Required action » Return all of the data verbatim, dropping any picture.

Provided records »
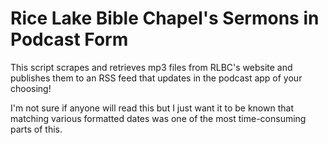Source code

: # Rice Lake Bible Chapel's Sermons in Podcast Form

This script scrapes and retrieves mp3 files from RLBC's website and publishes them to an RSS feed that updates in the podcast app of your choosing!

I'm not sure if anyone will read this but I just want it to be known that matching various formatted dates was one of the most time-consuming parts of this.
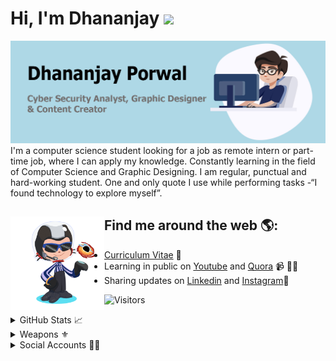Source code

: # Hi, I'm Dhananjay <img src="https://raw.githubusercontent.com/MartinHeinz/MartinHeinz/master/wave.gif" width="30px">

<img src="https://github.com/DhananjayPorwal/DhananjayPorwal/blob/master/images/gh-header-image-crop.jpg" alt="banner that says Dhananjay Porwal - Cyber Security Analyst,  Graphic Designer and Content Creator alongside a cartoon illustration of Dhananjay">
I'm a computer science student looking for a job as remote intern or part- time job, where I can apply my knowledge. Constantly learning in the field of Computer Science and Graphic Designing. I am regular, punctual and hard-working student. One and only quote I use while performing tasks -“I found technology to explore myself”.



## Find me around the web 🌎:<a href="https://github.com/DhananjayPorwal"><img align="left" width="150" height="150" src="https://github.com/DhananjayPorwal/DhananjayPorwal/blob/master/images/dhananjayporwal-octocat.gif?raw=true"></a>
- [Curriculum Vitae](https://dhananjayporwal.me/) :rainbow:
- Learning in public on [Youtube](https://www.youtube.com/channel/UCIzgnaYhyItjl7lwomheaLA/videos?disable_polymer=1) and [Quora](https://www.quora.com/profile/Dhananjay-Porwal-2) 📹 ✍🏾
- Sharing updates on [Linkedin](https://www.linkedin.com/in/dhananjayporwal/) and [Instagram](https://www.instagram.com/porwal.exe/)💼

![Visitors](https://visitor-badge.laobi.icu/badge?page_id=page.DhananjayPorwal.DhananjayPorwal)<br>

<details>
<summary>GitHub Stats 📈</summary>
<p align="center"> <img src="https://github-readme-stats.vercel.app/api?username=dhananjayporwal&show_icons=true&theme=gotham" alt="dhananjayporwal" />
</details>

<details>
<summary>Weapons ⚜️</summary>

![Top Langs](https://github-readme-stats.vercel.app/api/top-langs/?username=dhananjayporwal&layout=compact)

</details>

<details>
<summary>Social Accounts 🙌🏻</summary>
  <br>
<a href="https://twitter.com/dhananjayindia7">
  <img align="left" alt="Dhananjay's Twitter | Twitter" width="22px" src="https://cdn.jsdelivr.net/npm/simple-icons@v3/icons/twitter.svg" />
</a>
  <a href="https://www.linkedin.com/in/dhananjayporwal/">
  <img align="left" alt="Dhananjay's LinkdeIN" width="22px" src="https://cdn.jsdelivr.net/npm/simple-icons@v3/icons/linkedin.svg" />
</a>
  <a href="https://t.me/Dprock214">
  <img align="left" alt="Dhananjay's Telegram" width="22px" src="https://cdn.jsdelivr.net/npm/simple-icons@v3/icons/telegram.svg" />
</a>
  <a href="https://www.instagram.com/porwal.exe/">
  <img align="left" alt="Dhananjay's Instagram" width="22px" src="https://cdn.jsdelivr.net/npm/simple-icons@v3/icons/instagram.svg" />
</a>
 
  <a href="https://www.quora.com/profile/Dhananjay-Porwal-2">
  <img align="left" alt="Dhananjay's Quora" width="22px" src="https://cdn.jsdelivr.net/npm/simple-icons@v3/icons/quora.svg" />
</a>
  <a href="https://www.reddit.com/user/dhananjayporwal/">
  <img align="left" alt="Dhananjay's Reddit" width="22px" src="https://cdn.jsdelivr.net/npm/simple-icons@v3/icons/reddit.svg" />
</a>
  <a href="https://www.youtube.com/channel/UCIzgnaYhyItjl7lwomheaLA?view_as=subscriber">
  <img align="left" alt="Dhananjay's YouTube" width="22px" src="https://cdn.jsdelivr.net/npm/simple-icons@v3/icons/youtube.svg" />
</a>
  <a href="mailto:dporwal985@gmail.com">
  <img align="left" alt="Dhananjay's Gmail" width="22px" src="https://cdn.jsdelivr.net/npm/simple-icons@v3/icons/gmail.svg" />
</a>
</details>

Task answer »
Source code

: # Rice Lake Bible Chapel's Sermons in Podcast Form

This script scrapes and retrieves mp3 files from RLBC's website and publishes them to an RSS feed that updates in the podcast app of your choosing!

I'm not sure if anyone will read this but I just want it to be known that matching various formatted dates was one of the most time-consuming parts of this.
Source code

: # Hi, I'm Dhananjay <img src="https://raw.githubusercontent.com/MartinHeinz/MartinHeinz/master/wave.gif" width="30px">

<img src="https://github.com/DhananjayPorwal/DhananjayPorwal/blob/master/images/gh-header-image-crop.jpg" alt="banner that says Dhananjay Porwal - Cyber Security Analyst,  Graphic Designer and Content Creator alongside a cartoon illustration of Dhananjay">
I'm a computer science student looking for a job as remote intern or part- time job, where I can apply my knowledge. Constantly learning in the field of Computer Science and Graphic Designing. I am regular, punctual and hard-working student. One and only quote I use while performing tasks -“I found technology to explore myself”.



## Find me around the web 🌎:<a href="https://github.com/DhananjayPorwal"><img align="left" width="150" height="150" src="https://github.com/DhananjayPorwal/DhananjayPorwal/blob/master/images/dhananjayporwal-octocat.gif?raw=true"></a>
- [Curriculum Vitae](https://dhananjayporwal.me/) :rainbow:
- Learning in public on [Youtube](https://www.youtube.com/channel/UCIzgnaYhyItjl7lwomheaLA/videos?disable_polymer=1) and [Quora](https://www.quora.com/profile/Dhananjay-Porwal-2) 📹 ✍🏾
- Sharing updates on [Linkedin](https://www.linkedin.com/in/dhananjayporwal/) and [Instagram](https://www.instagram.com/porwal.exe/)💼

![Visitors](https://visitor-badge.laobi.icu/badge?page_id=page.DhananjayPorwal.DhananjayPorwal)<br>

<details>
<summary>GitHub Stats 📈</summary>
<p align="center"> <img src="https://github-readme-stats.vercel.app/api?username=dhananjayporwal&show_icons=true&theme=gotham" alt="dhananjayporwal" />
</details>

<details>
<summary>Weapons ⚜️</summary>

![Top Langs](https://github-readme-stats.vercel.app/api/top-langs/?username=dhananjayporwal&layout=compact)

</details>

<details>
<summary>Social Accounts 🙌🏻</summary>
  <br>
<a href="https://twitter.com/dhananjayindia7">
  <img align="left" alt="Dhananjay's Twitter | Twitter" width="22px" src="https://cdn.jsdelivr.net/npm/simple-icons@v3/icons/twitter.svg" />
</a>
  <a href="https://www.linkedin.com/in/dhananjayporwal/">
  <img align="left" alt="Dhananjay's LinkdeIN" width="22px" src="https://cdn.jsdelivr.net/npm/simple-icons@v3/icons/linkedin.svg" />
</a>
  <a href="https://t.me/Dprock214">
  <img align="left" alt="Dhananjay's Telegram" width="22px" src="https://cdn.jsdelivr.net/npm/simple-icons@v3/icons/telegram.svg" />
</a>
  <a href="https://www.instagram.com/porwal.exe/">
  <img align="left" alt="Dhananjay's Instagram" width="22px" src="https://cdn.jsdelivr.net/npm/simple-icons@v3/icons/instagram.svg" />
</a>
 
  <a href="https://www.quora.com/profile/Dhananjay-Porwal-2">
  <img align="left" alt="Dhananjay's Quora" width="22px" src="https://cdn.jsdelivr.net/npm/simple-icons@v3/icons/quora.svg" />
</a>
  <a href="https://www.reddit.com/user/dhananjayporwal/">
  <img align="left" alt="Dhananjay's Reddit" width="22px" src="https://cdn.jsdelivr.net/npm/simple-icons@v3/icons/reddit.svg" />
</a>
  <a href="https://www.youtube.com/channel/UCIzgnaYhyItjl7lwomheaLA?view_as=subscriber">
  <img align="left" alt="Dhananjay's YouTube" width="22px" src="https://cdn.jsdelivr.net/npm/simple-icons@v3/icons/youtube.svg" />
</a>
  <a href="mailto:dporwal985@gmail.com">
  <img align="left" alt="Dhananjay's Gmail" width="22px" src="https://cdn.jsdelivr.net/npm/simple-icons@v3/icons/gmail.svg" />
</a>
</details>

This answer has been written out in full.